O Grupo de Fiscalização Integrada do Alto Tietê Cabeceiras (GFI-ATC) realizou nesta terça-feira (26/5) uma grande operação na região de Taiaçupeba. O trabalho contou com funcionários municipais, estaduais e policiais, que saíram em comboio da sede da Secretaria Municipal do Clima e Meio Ambiente, no período da manhã.

A secretária municipal do Clima e Meio Ambiente, Patricia Cesare, destacou a importância da ação: “O Grupo de Fiscalização Integrada tem uma atuação contínua na região e estamos intensificando o trabalho integrado com o Estado e demais órgãos, sempre com o objetivo de preservar a biodiversidade e, neste caso específico, garantir a qualidade e produção de água, que abastece milhões de pessoas na Grande São Paulo”, comentou a secretária, que esteve na operação ao lado do secretário municipal de Segurança, Gilberto Ito, do adjunto Reinaldo Nascimento e do diretor de Departamento de Licenciamento e Fiscalização Ambiental da Secretaria do Clima e Meio Ambiente, Felipe Harano. A ação foi direcionada a loteamentos irregulares. Foram demolidas seis construções irregulares.

O Grupo de Fiscalização Integrada é ligado à Secretaria de Estado de Meio Ambiente, Infraestrutura e Logística e tem como objetivo coibir os parcelamentos irregulares de solo na região sul de Mogi das Cruzes, onde encontra-se a Área de Proteção e Recuperação dos Mananciais do Alto Tietê Cabeceiras. A região tem a função de proteger o SPAT (Sistema Produtor do Alto Tietê), que abriga os principais reservatórios de abastecimento de água da região.


Participaram da operação o Departamento de Licenciamento e Fiscalização Ambiental (Secretaria do Clima e Meio Ambiente), Polícia Militar Ambiental, Delegacia de Investigação de Crimes Ambientais, Patrulha Ambiental, Departamento de Fiscalização de Posturas (Secretaria Municipal de Segurança), Departamento de Fiscalização de Obras (Secretaria Municipal de Planejamento e Urbanismo), Cetesb, Creci e Diretoria de Proteção e Fiscalização Ambiental do Estado.

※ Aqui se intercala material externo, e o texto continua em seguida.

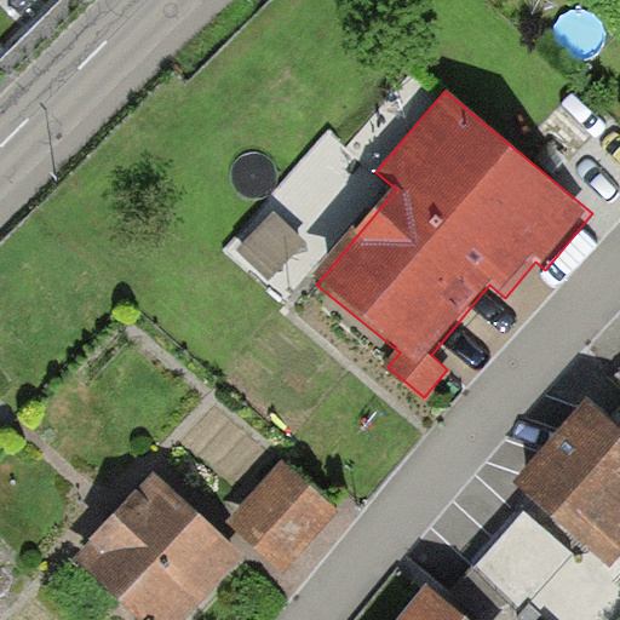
[(619,557),(619,432),(585,401),(511,487),(590,554),(609,570),(619,557)]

A legislação vigente define as Áreas de Proteção e Recuperação dos Mananciais (APRM) como uma ou mais sub-bacias hidrográficas de interesse regional para abastecimento público. São áreas destinadas para garantir a produção de água e compõem o sistema Alto Tietê. No total, 49% do território de Mogi das Cruzes é formado por áreas de mananciais, com destaque para as regiões de Quatinga, Barroso e Taiaçupeba.